= DESCRIPTION OF THE TASK =
Leaving pictures aside, restate exactly the lines of the data below, from the first one through the line that contains "(fp_line (start 1.78".

* * * *

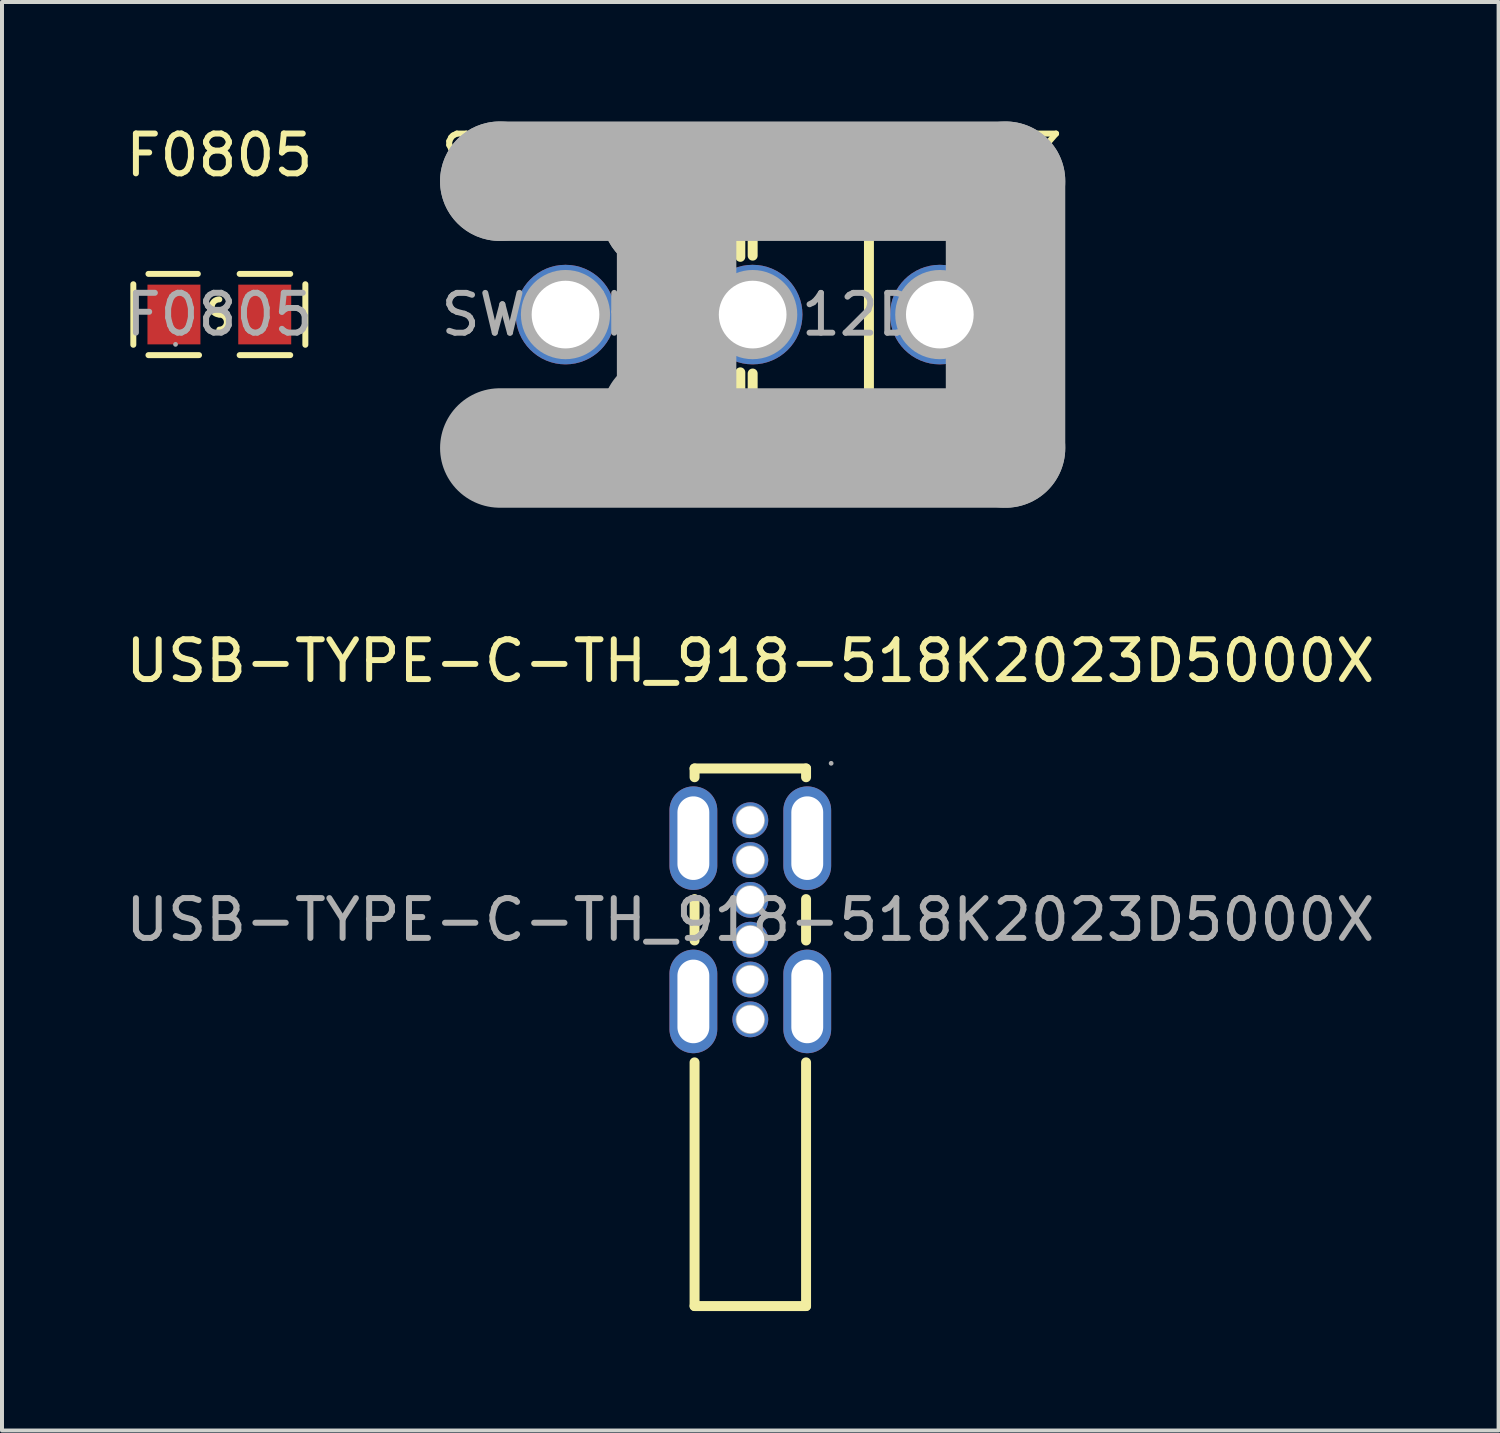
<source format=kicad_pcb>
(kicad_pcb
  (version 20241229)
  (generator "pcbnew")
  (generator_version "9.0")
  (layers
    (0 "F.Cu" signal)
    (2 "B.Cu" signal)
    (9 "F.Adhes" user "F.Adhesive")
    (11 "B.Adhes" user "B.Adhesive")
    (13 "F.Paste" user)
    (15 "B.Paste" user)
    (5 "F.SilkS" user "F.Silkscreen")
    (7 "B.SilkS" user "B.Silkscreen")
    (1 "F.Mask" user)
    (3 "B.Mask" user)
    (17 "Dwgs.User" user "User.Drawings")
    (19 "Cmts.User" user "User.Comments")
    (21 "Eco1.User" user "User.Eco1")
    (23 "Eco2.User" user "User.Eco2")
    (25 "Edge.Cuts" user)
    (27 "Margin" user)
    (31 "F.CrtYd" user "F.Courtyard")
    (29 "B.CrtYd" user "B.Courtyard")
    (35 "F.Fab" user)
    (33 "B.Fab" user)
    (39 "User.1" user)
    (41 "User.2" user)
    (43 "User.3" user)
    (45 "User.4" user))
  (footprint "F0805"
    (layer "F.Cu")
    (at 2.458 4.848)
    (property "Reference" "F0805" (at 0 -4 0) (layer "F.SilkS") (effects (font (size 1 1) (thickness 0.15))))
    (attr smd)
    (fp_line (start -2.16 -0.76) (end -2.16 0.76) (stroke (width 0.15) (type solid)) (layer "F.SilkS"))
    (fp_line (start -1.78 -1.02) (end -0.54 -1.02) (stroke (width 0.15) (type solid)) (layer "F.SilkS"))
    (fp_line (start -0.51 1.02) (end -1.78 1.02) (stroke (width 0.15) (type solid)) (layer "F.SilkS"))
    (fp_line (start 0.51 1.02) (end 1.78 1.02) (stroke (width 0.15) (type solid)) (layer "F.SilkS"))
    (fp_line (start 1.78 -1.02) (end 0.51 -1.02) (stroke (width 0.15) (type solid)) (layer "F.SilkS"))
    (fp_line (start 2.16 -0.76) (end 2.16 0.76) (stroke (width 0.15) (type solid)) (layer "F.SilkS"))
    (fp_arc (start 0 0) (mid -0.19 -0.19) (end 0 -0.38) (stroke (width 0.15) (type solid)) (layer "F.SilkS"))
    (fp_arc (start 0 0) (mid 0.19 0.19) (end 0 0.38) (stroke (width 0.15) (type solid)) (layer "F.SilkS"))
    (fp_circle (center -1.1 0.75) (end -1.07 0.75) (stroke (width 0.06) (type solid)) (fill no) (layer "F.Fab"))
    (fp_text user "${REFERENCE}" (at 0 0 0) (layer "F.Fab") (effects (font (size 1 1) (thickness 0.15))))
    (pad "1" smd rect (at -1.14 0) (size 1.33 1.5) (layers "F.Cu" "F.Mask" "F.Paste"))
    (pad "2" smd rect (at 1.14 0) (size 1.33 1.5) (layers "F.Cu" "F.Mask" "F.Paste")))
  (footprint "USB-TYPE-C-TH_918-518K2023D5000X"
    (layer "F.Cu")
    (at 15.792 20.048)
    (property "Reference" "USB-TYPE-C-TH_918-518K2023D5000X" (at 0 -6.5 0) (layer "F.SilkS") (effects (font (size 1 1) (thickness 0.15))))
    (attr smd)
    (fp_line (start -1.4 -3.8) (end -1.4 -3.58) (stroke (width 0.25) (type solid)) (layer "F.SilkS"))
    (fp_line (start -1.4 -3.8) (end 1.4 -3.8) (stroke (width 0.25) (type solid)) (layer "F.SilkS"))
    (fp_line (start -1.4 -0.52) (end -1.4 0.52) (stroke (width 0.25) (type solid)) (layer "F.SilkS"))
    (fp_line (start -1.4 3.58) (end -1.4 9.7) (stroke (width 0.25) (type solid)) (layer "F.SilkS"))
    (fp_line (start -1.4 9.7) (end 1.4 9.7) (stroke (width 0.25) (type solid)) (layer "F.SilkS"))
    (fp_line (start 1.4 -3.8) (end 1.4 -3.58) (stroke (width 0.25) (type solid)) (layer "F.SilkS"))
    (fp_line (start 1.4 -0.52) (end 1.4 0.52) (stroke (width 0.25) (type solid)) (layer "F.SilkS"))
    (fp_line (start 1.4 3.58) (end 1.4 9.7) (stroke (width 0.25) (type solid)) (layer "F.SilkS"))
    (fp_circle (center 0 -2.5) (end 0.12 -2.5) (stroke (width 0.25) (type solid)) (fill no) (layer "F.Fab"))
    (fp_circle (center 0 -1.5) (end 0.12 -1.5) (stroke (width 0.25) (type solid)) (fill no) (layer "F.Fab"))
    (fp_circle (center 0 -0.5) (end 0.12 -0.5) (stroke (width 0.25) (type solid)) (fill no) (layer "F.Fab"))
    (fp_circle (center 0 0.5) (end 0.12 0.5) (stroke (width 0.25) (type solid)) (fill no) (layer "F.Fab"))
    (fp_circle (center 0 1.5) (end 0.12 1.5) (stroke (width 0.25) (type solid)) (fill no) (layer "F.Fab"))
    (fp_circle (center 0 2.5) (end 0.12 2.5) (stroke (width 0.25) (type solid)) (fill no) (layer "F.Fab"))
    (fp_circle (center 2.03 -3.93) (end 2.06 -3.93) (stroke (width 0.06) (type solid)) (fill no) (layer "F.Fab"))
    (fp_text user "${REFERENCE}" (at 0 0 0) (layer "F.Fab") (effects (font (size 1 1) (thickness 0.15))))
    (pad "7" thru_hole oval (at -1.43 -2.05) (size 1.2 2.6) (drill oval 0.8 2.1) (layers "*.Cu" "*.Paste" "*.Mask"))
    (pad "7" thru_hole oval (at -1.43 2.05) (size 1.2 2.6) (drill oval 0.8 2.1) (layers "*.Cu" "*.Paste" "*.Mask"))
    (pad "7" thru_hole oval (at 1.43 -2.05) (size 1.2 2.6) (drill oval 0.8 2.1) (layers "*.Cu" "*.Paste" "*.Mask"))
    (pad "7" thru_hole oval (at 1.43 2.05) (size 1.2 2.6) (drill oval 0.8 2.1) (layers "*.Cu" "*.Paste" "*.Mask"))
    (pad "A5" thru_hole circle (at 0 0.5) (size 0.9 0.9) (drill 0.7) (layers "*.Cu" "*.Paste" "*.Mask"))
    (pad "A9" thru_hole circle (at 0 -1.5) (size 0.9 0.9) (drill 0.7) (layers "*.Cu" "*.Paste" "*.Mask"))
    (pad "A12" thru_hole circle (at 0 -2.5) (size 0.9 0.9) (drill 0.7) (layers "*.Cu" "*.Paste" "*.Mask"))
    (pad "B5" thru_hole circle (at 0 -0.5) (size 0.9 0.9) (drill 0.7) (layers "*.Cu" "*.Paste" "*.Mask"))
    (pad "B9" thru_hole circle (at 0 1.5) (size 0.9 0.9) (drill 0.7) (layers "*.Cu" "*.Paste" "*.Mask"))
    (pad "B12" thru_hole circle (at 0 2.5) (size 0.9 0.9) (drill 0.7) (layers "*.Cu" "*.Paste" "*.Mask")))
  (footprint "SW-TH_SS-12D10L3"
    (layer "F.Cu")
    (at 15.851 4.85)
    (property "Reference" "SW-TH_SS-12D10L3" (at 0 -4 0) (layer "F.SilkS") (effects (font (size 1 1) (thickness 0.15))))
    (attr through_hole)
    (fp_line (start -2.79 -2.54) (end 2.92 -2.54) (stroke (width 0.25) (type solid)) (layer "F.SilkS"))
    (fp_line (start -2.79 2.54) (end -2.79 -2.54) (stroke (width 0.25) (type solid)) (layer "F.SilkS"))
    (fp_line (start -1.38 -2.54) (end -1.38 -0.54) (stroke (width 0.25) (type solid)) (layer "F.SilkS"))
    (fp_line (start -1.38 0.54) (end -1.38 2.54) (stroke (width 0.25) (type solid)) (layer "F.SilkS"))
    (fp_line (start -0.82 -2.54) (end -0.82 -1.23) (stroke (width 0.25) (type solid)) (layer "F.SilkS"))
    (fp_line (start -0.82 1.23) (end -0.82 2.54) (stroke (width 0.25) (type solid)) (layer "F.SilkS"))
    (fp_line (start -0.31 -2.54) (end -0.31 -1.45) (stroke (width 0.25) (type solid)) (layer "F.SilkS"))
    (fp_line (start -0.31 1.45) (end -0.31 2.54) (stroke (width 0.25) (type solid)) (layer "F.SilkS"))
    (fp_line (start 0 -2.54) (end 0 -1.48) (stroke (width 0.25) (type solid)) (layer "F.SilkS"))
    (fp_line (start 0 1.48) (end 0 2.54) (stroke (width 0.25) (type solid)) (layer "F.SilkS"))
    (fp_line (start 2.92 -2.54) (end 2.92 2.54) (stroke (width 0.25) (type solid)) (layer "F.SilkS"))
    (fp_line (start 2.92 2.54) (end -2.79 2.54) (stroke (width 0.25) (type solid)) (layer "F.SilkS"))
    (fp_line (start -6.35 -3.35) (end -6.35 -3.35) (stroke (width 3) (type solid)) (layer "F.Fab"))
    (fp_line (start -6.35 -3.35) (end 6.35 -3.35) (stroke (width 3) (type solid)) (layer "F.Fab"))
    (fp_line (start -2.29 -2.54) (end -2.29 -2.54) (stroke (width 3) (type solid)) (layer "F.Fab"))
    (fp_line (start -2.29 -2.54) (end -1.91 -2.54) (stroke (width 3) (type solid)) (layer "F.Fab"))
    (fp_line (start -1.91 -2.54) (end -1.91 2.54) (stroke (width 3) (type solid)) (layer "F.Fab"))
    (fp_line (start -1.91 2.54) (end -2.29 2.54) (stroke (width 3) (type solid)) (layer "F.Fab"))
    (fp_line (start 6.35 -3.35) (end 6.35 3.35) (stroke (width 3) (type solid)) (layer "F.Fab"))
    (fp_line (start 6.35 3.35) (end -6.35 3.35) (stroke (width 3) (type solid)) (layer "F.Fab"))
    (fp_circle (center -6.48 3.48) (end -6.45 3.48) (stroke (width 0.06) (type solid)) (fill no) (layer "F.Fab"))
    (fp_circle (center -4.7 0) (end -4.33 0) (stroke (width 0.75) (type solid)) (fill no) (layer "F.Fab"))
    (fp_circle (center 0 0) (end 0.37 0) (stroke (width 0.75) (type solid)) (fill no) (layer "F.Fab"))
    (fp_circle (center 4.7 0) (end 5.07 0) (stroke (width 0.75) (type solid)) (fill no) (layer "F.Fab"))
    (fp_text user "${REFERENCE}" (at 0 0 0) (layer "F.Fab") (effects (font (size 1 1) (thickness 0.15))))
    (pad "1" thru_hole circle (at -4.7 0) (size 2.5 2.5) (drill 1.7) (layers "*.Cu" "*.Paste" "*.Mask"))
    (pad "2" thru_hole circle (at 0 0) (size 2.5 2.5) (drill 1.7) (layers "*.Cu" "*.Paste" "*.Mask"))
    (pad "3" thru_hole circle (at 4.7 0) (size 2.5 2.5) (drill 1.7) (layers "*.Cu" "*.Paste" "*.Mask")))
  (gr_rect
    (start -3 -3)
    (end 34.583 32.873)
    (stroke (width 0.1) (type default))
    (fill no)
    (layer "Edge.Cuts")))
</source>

* * * *

= ANSWER BOX =
<source format=kicad_pcb>
(kicad_pcb
  (version 20241229)
  (generator "pcbnew")
  (generator_version "9.0")
  (layers
    (0 "F.Cu" signal)
    (2 "B.Cu" signal)
    (9 "F.Adhes" user "F.Adhesive")
    (11 "B.Adhes" user "B.Adhesive")
    (13 "F.Paste" user)
    (15 "B.Paste" user)
    (5 "F.SilkS" user "F.Silkscreen")
    (7 "B.SilkS" user "B.Silkscreen")
    (1 "F.Mask" user)
    (3 "B.Mask" user)
    (17 "Dwgs.User" user "User.Drawings")
    (19 "Cmts.User" user "User.Comments")
    (21 "Eco1.User" user "User.Eco1")
    (23 "Eco2.User" user "User.Eco2")
    (25 "Edge.Cuts" user)
    (27 "Margin" user)
    (31 "F.CrtYd" user "F.Courtyard")
    (29 "B.CrtYd" user "B.Courtyard")
    (35 "F.Fab" user)
    (33 "B.Fab" user)
    (39 "User.1" user)
    (41 "User.2" user)
    (43 "User.3" user)
    (45 "User.4" user))
  (footprint "F0805"
    (layer "F.Cu")
    (at 2.458 4.848)
    (property "Reference" "F0805" (at 0 -4 0) (layer "F.SilkS") (effects (font (size 1 1) (thickness 0.15))))
    (attr smd)
    (fp_line (start -2.16 -0.76) (end -2.16 0.76) (stroke (width 0.15) (type solid)) (layer "F.SilkS"))
    (fp_line (start -1.78 -1.02) (end -0.54 -1.02) (stroke (width 0.15) (type solid)) (layer "F.SilkS"))
    (fp_line (start -0.51 1.02) (end -1.78 1.02) (stroke (width 0.15) (type solid)) (layer "F.SilkS"))
    (fp_line (start 0.51 1.02) (end 1.78 1.02) (stroke (width 0.15) (type solid)) (layer "F.SilkS"))
    (fp_line (start 1.78 -1.02) (end 0.51 -1.02) (stroke (width 0.15) (type solid)) (layer "F.SilkS"))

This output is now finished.